Source: Bureau of Economic Analysis

As we can see, for most of the second half of the 20th century, Wyoming experienced slower growth in per-capita disposable income than the country as a whole. After having had higher disposable income than the rest of the country in the early 1950s, the nation as a whole caught up and, for sustained periods, surpassed us. It was not until the minerals boom began, some 15 years ago, that we caught up and, briefly, surpassed the national average. 

Now, though, the rest of the country is catching up with us. The weaker the minerals industry becomes, the more glaring is our lack of a secondary industry.  
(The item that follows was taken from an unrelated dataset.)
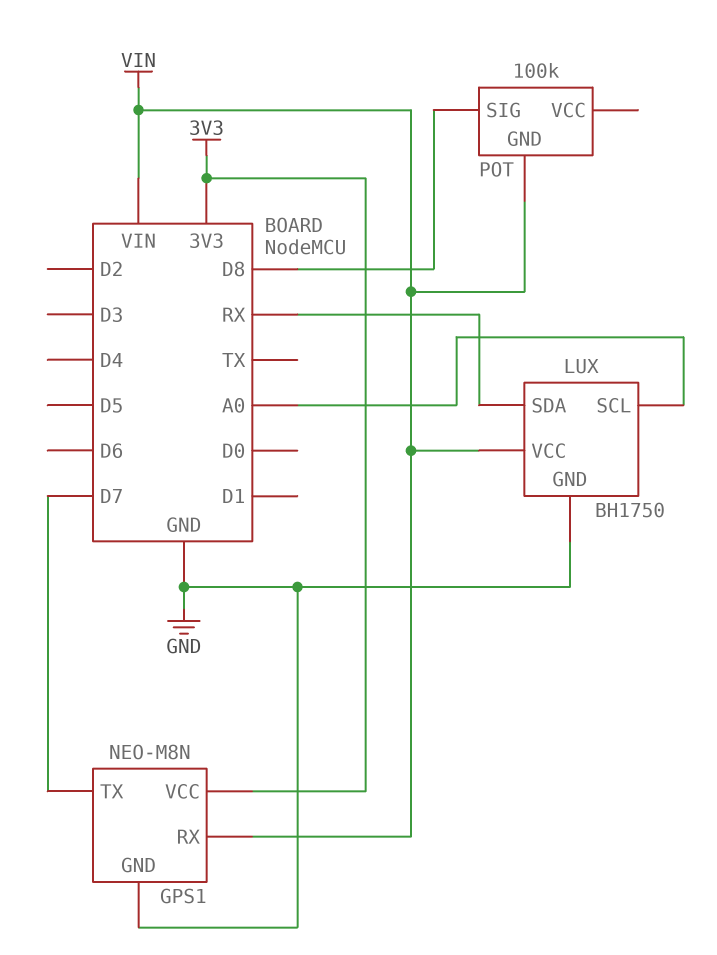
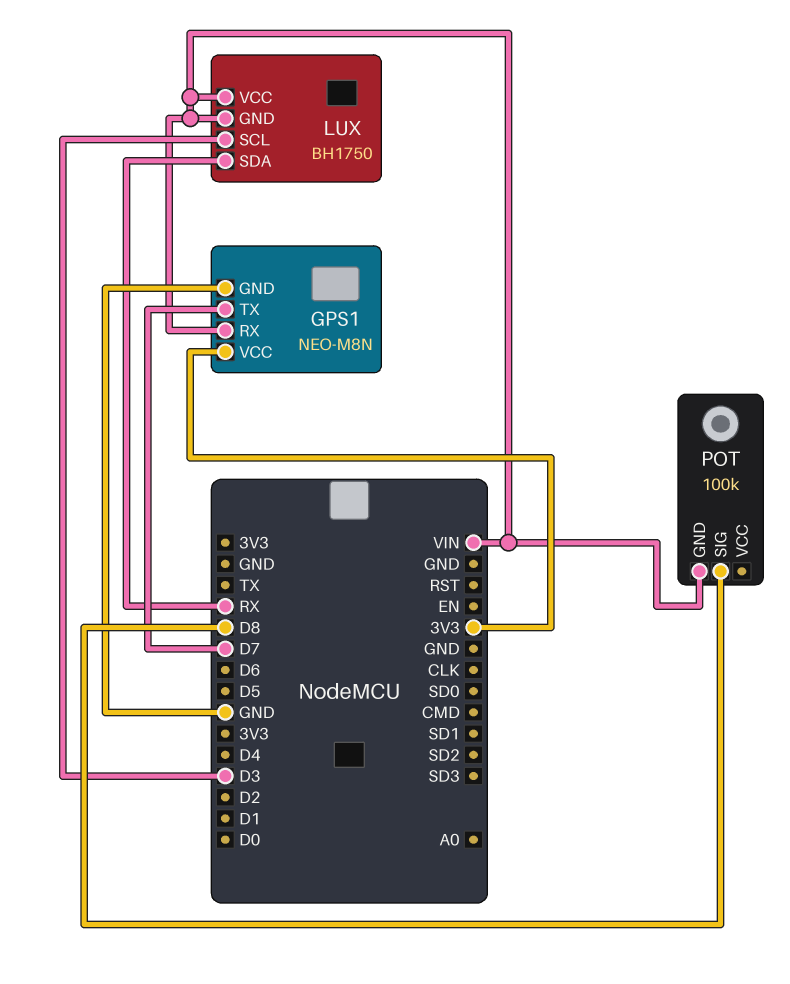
LUX pin GND: GND -> VIN
LUX pin SCL: A0 -> D3

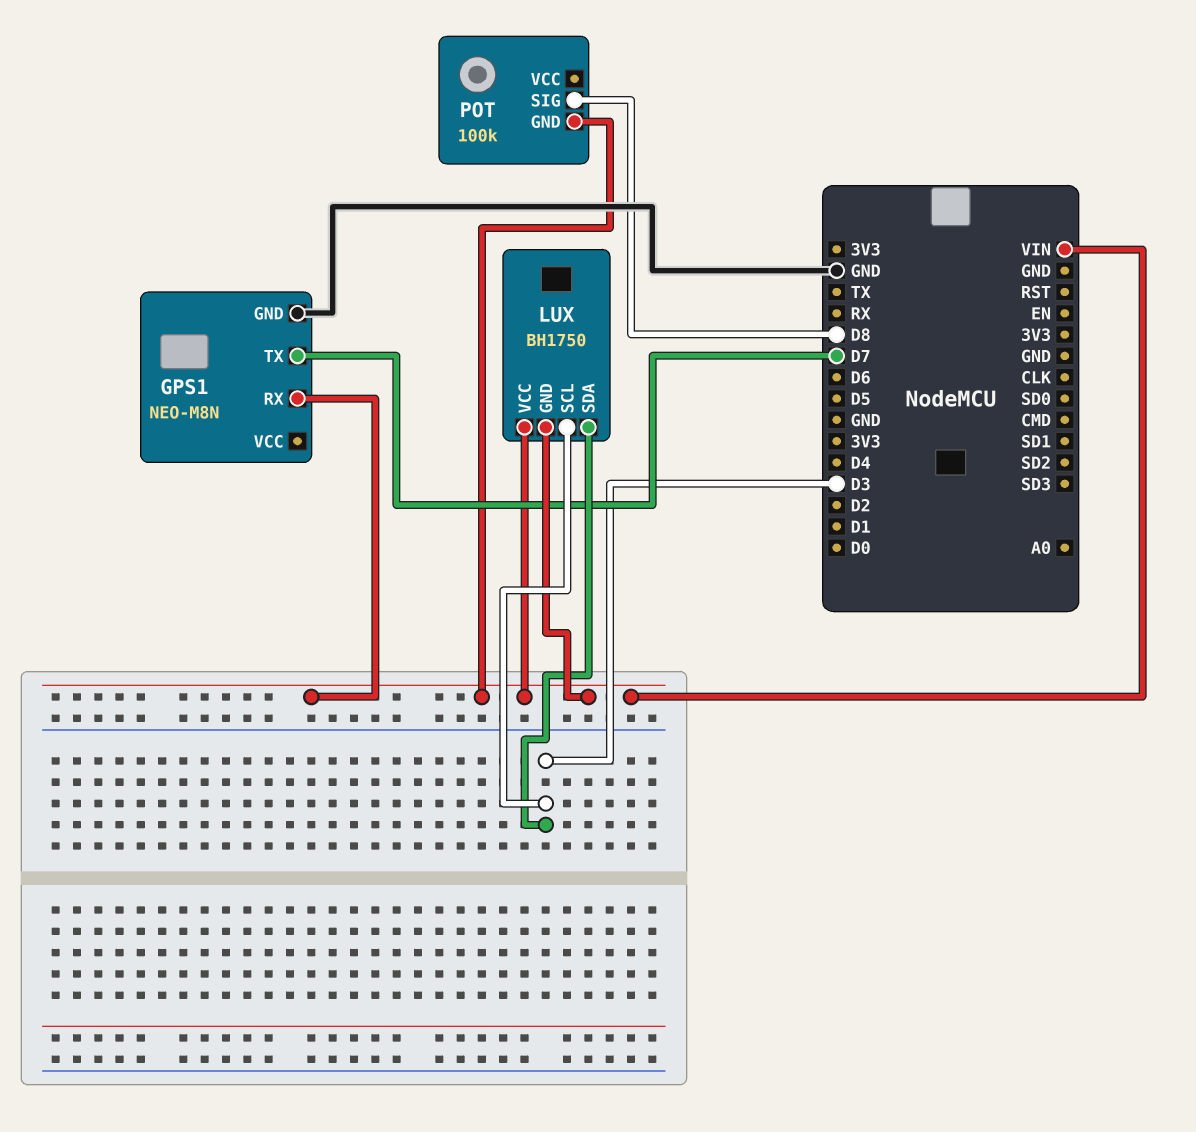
GPS1 pin VCC: 3V3 -> none
LUX pin SDA: RX -> D3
Figure 3 offers a more detailed view of the same data as Figure 2, though here we remove Michigan and put West Virginia in its place. This state, as we know, is the second-largest coal producer in the country. The data is, again, a relative comparison with each state starting at $100 in 1950, with concentration on the period from 1980 and on:

Figure 3

Source: Bureau of Economic Analysis

Again, look at the performance of disposable income in Wyoming. For more than 20 years our per-capita, net tax earnings fell behind the country as a whole; our catch-up period, about ten years long, is a historic anomaly.

For our legislators, the message in these charts is clear: even as the private-sector decline comes to an end toward the second half of 2017, and even as the private sector settles in at a lower level of activity in 2018, you have no reason whatsoever to expect a return to the recent heydays of big tax revenue. Those days were a historic aberration in our state. We can no longer afford the big government you built during those days. 

The "old normal" is back. It should be obvious to each and everyone of us what that means for government.